そんな彼女とラストに絡む、というか最後に美味しいところを持っていく男・高見光一郎もかなり印象の変わった一人だ。
10代のころ読んだときは、うわあ、いるいるこういうお調子者。めちゃくちゃ苦手なんだよな。と斜に構えた捉え方をしていた。
ところが不思議なことに、30代の今読むと、むしろ彼が一番大人なのでは?と印象が様変わりしてしまった。具体的に彼がどんな行動をするのか、それはぜひ皆さまご自身の目で確かめていただきたいぜ、ベイベー。
とまあ、繰り返し読んでいるのでやや斜めからの愛情表現になってしまったけれど、とにかくどの角度から読んでも沁み入ること間違いなしの傑作だ。

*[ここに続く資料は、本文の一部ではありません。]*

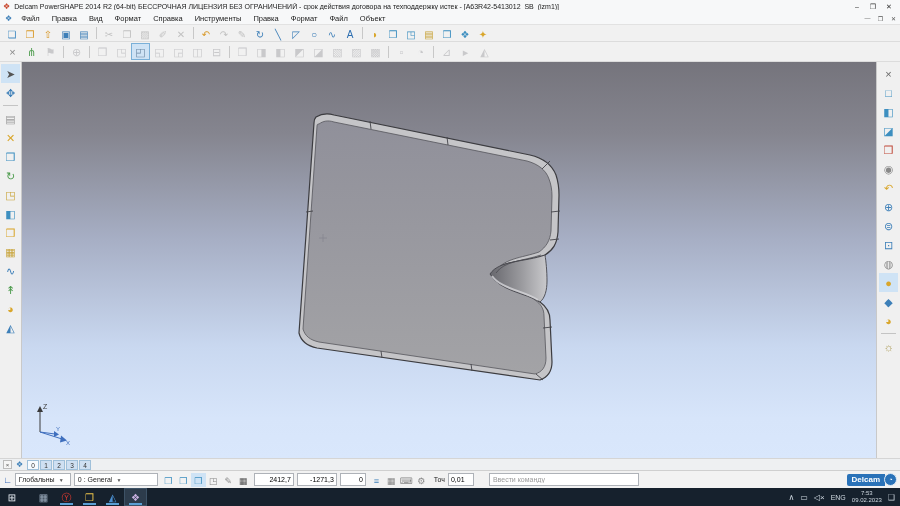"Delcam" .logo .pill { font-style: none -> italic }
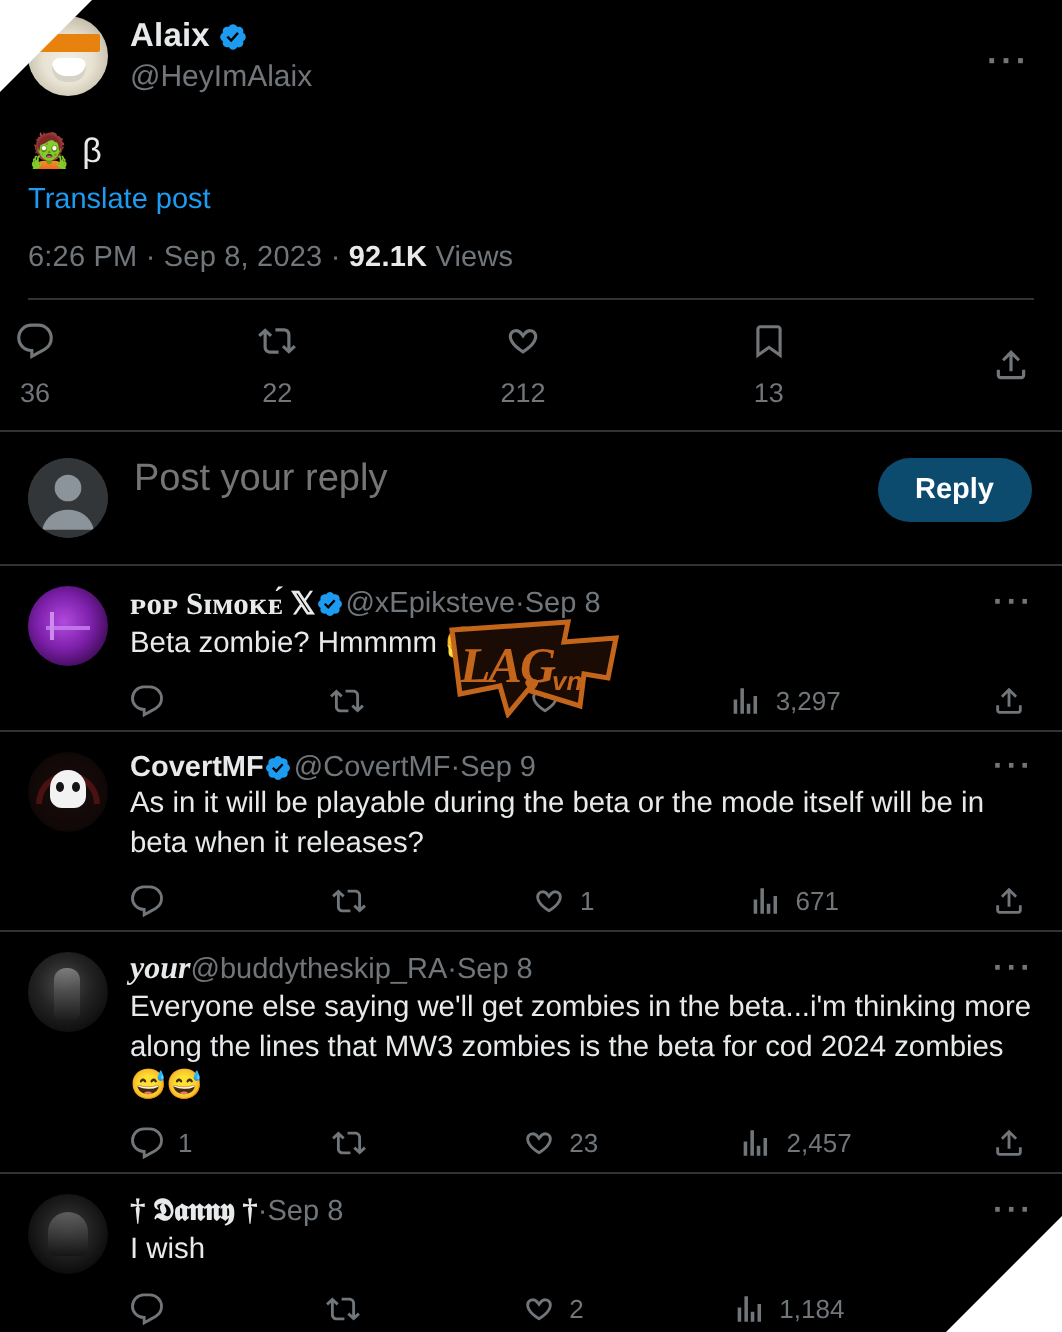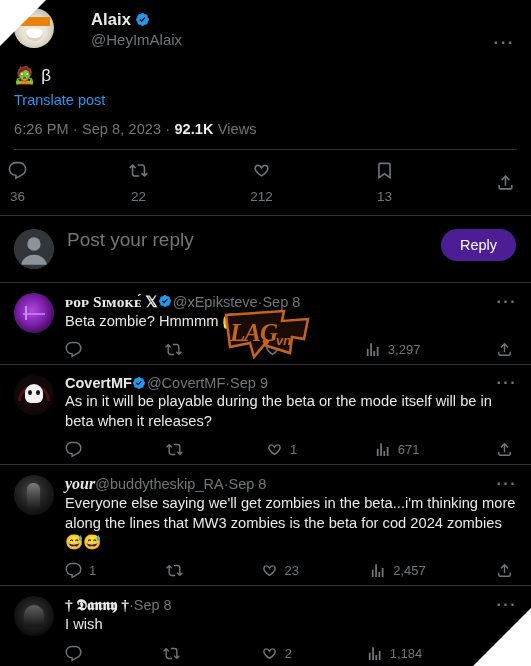"Alaix" .post-head { align-items: flex-end -> center; gap: 26px -> none }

恩田さんの作品は、「青春」という切り口で語られることも多いように思うが、本作もまさしく青春小説の金字塔であるといえよう。
実際、作中でも様々な形で「青春」についての言及がなされており、読み手のライフステージの変化によってその味わいがうつろいでゆくのも、何歳になってもこの作品を読みたくなる秘密の一つなのかもしれない。
引用して語りたい文章があまりにも多く、文字数が足りないので、最後にあえて、全文読まないとぐっとこないシーンを引いて筆をおくことにする。
この先ぼくは何度も何度も、彼ら彼女と一緒に、夜のピクニックに出かけるだろう。
貴子は融の視線の先を見た。
世界に光が降り注ぐ。
ぞろぞろ歩いていく友人たち。埃っぽい道。近づいてくる街の喧騒。
しかしその時、二人は見えないものを見ていた。
目には見えないが、全く同じものを。